Foto: dpaImmerhin: Einen Wert im Dax gibt es, der auf Sicht eines Monats nennenswert verloren hat. Die Aktie des Finanzdienstleisters Wirecard liegt gegenüber dem Stand von Ende April um ein Drittel hinten. Das Unternehmen entwickelt sich immer mehr zur Skandalnudel im deutschen Leitindex. Jüngste Volte war die abermalige Verschiebung der Veröffentlichung des Geschäftsberichts Anfang der Woche. Der Bericht soll nun am 18. Juni veröffentlicht werden und ein uneingeschränktes Testat des Wirtschaftsprüfer EY bekommen. Investoren dürfen gespannt sein. Die bisher geplanten Veröffentlichungstermine, den 8. April, den 30. April, sowie den 4. Juni konnte Wirecard allesamt nicht halten.
Jenseits dieser Ausnahme bereiten die meisten anderen Dax-Aktien ihren Besitzern derzeit Freude. Vor allem stark von Corona betroffene Unternehmen wie die Lufthansa oder Triebwerkhersteller MTU Aero zählen zu den großen Gewinnern der letzten vier Handelswochen. Auch an den internationalen Aktienmärkten geht es aufwärts; der amerikanische Leitindex S&P 500 gewann in der vergangenen Woche zwei Prozent, der Weltaktienindex MSCI World etwa zweieinhalb Prozent.
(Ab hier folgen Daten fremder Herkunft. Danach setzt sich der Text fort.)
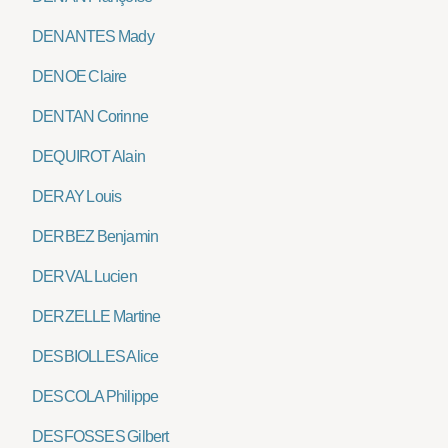
DENANTES Mady
DENOE Claire
DENTAN Corinne
DEQUIROT Alain
DERAY Louis
DERBEZ Benjamin
DERVAL Lucien
DERZELLE Martine
DESBIOLLES Alice
DESCOLA Philippe
DESFOSSES Gilbert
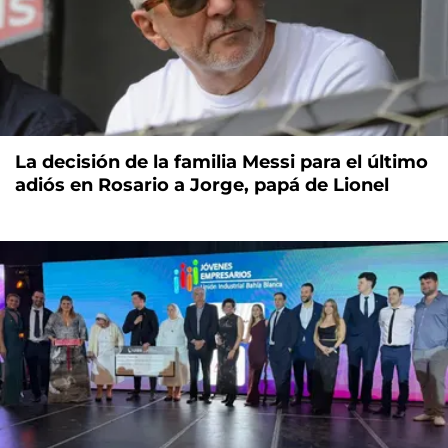
La decisión de la familia Messi para el último
adiós en Rosario a Jorge, papá de Lionel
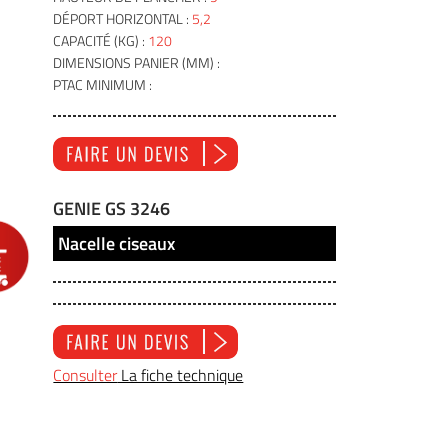
DÉPORT HORIZONTAL :
5,2
CAPACITÉ (KG) :
120
DIMENSIONS PANIER (MM) :
PTAC MINIMUM :
GENIE GS 3246
Nacelle ciseaux
Consulter
La fiche technique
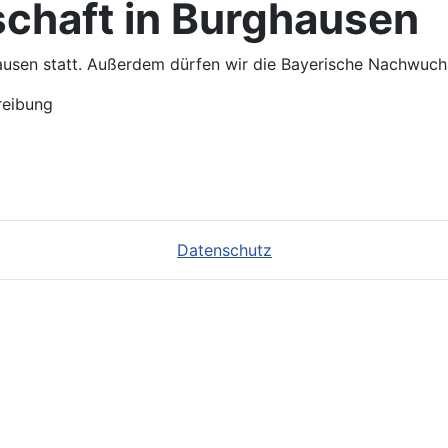
chaft in Burghausen
ausen statt. Außerdem dürfen wir die Bayerische Nachwuchs
reibung
Datenschutz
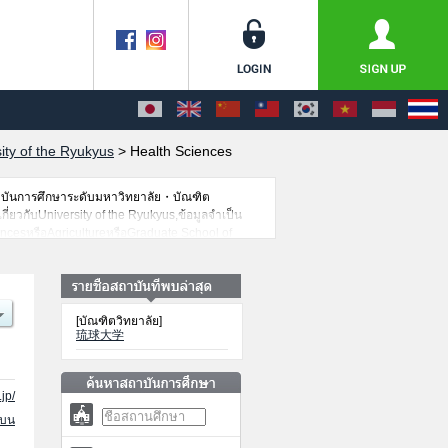
ity of the Ryukyus
>
Health Sciences
าบันการศึกษาระดับมหาวิทยาลัย・บัณฑิต
กี่ยวกับUniversity of the Ryukyus,ข้อมูลจำเป็น
ncesหรือAgricultureหรือGraduate School of
ือจำนวนคนที่ผ่านการสอบคัดเลือกเป็นต้น,แนะนำ
[บัณฑิตวิทยาลัย]
琉球大学
jp/
นบน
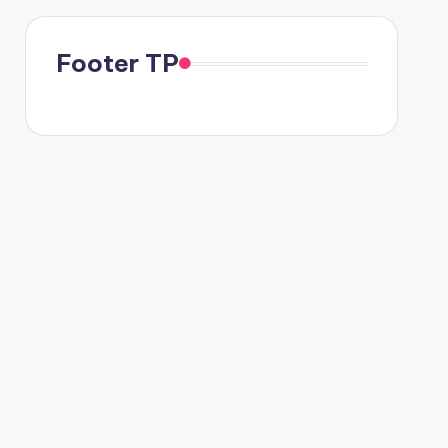
Footer TP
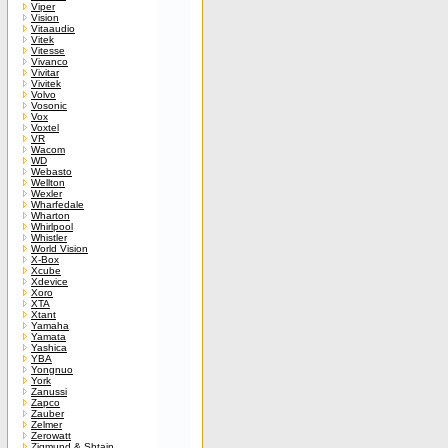
Viper
Vision
Vitaaudio
Vitek
Vitesse
Vivanco
Vivitar
Vivitek
Volvo
Vosonic
Vox
Voxtel
VR
Wacom
WD
Webasto
Wellton
Wexler
Wharfedale
Wharton
Whirlpool
Whistler
World Vision
X-Box
Xcube
Xdevice
Xoro
XTA
Xtant
Yamaha
Yamata
Yashica
YBA
Yongnuo
York
Zanussi
Zapco
Zauber
Zelmer
Zerowatt
Zigmund & Shtain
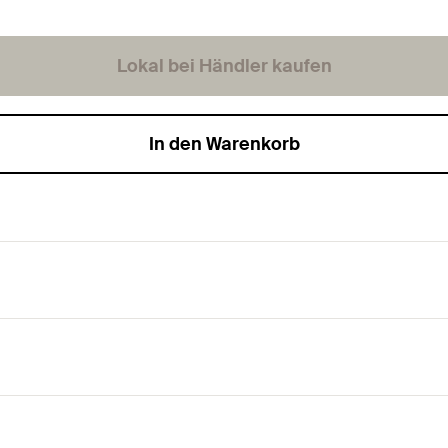
Lokal bei Händler kaufen
In den Warenkorb
toffe.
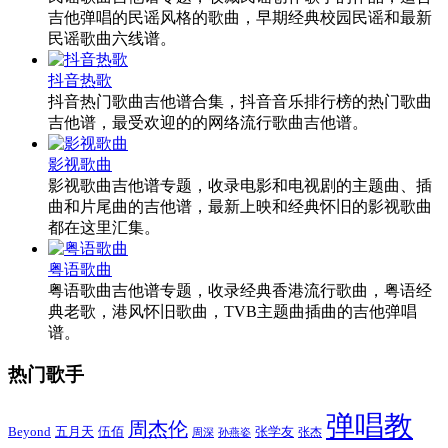
吉他弹唱的民谣风格的歌曲，早期经典校园民谣和最新
民谣歌曲六线谱。
抖音热歌
抖音热门歌曲吉他谱合集，抖音音乐排行榜的热门歌曲
吉他谱，最受欢迎的的网络流行歌曲吉他谱。
影视歌曲
影视歌曲吉他谱专题，收录电影和电视剧的主题曲、插
曲和片尾曲的吉他谱，最新上映和经典怀旧的影视歌曲
都在这里汇集。
粤语歌曲
粤语歌曲吉他谱专题，收录经典香港流行歌曲，粤语经
典老歌，港风怀旧歌曲，TVB主题曲插曲的吉他弹唱
谱。
热门歌手
弹唱教
周杰伦
Beyond
五月天
张学友
伍佰
张杰
周深
孙燕姿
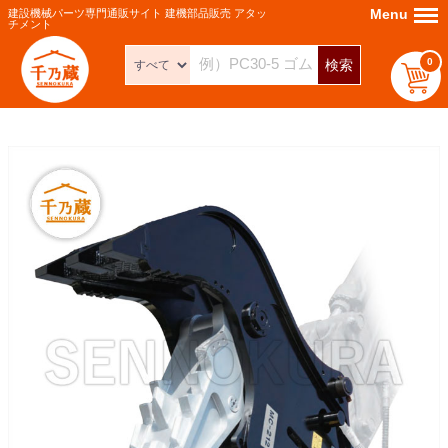
Menu
Menu
建設機械パーツ専門通販サイト 建機部品販売 アタッ
チメント
0
検索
Die große Frage, ob die Hilfsprogramme von Politik und Notenbanken ausreichen, um die Corona-Krise zu überwinden, wird am Aktienmarkt derzeit also mit ja beantwortet. Der vorsichtige Anlageansatz, den wir für das krisenfeste Corona-Depot gewählt haben, schneidet in diesem Umfeld schlechter ab als der Aktienmarkt insgesamt. Es verlor auf Wochensicht leicht und hat nun seit Auflage im März 16,7 Prozent zugelegt, 3,5 Prozentpunkte weniger als der MSCI World.
Was lief gut?
In die Schlagzeilen schaffte es in den vergangenen Tagen Depotwert LEG Immobilien – und das gleich zweimal. Erst bestätigte das Unternehmen am Freitag Fusionsgespräche mit dem kleineren Konkurrenten TAG. Am Dienstag dann teilte der Konzern mit, dass die Gespräche ergebnislos beendet werden, weil man sich nicht über die Bewertung einig wurde. Nach der ersten Reaktion der Märkte zu urteilen ist das für LEG verkraftbar: Die Aktie war nach Bekanntgabe der Gespräche um zwei Prozent gefallen und holte einen Teil des Verlusts nach dem Scheitern der Verhandlungen wieder auf – zumindest kurzzeitig. Auf Sicht einer Woche blieb bei LEG dennoch ein deutliches Minus.
Was lief schlecht?
Viele Werte, die den Crash relativ gut überstanden haben und deren Geschäftsmodell von Corona sogar profitiert, stehen derzeit auf der Verliererseite. So gaben etwa die Aktien des Softwareunternehmen Teamviewer sowie, deutlich stärker, die des Medizinausrüstungsherstellers Drägerwerk, nach.
Jüngst gesellte sich der Videospielproduzent Take Two Interactive dazu. Chef Harry Strauss Zelnick sagte zwar bei der Präsentation der Zahlen zum Geschäftsjahr 2019/2020 (zum 31. März), sein Unternehmen profitiere davon, dass die Menschen zuhause seien und über Videospiele mit Freunden in Kontakt blieben. Allerdings sind bei Take Two für das nun laufende Jahr kaum neue Bestseller-Spiele geplant. Zelnick bereitete Investoren daher auf fallende Umsätze und Gewinne vor. Immerhin: Das Unternehmen hat seinen Bargeldbestand inzwischen auf zwei Milliarden Dollar hochgefahren und könnte somit auch durch Akquisitionen noch für Wachstum sorgen.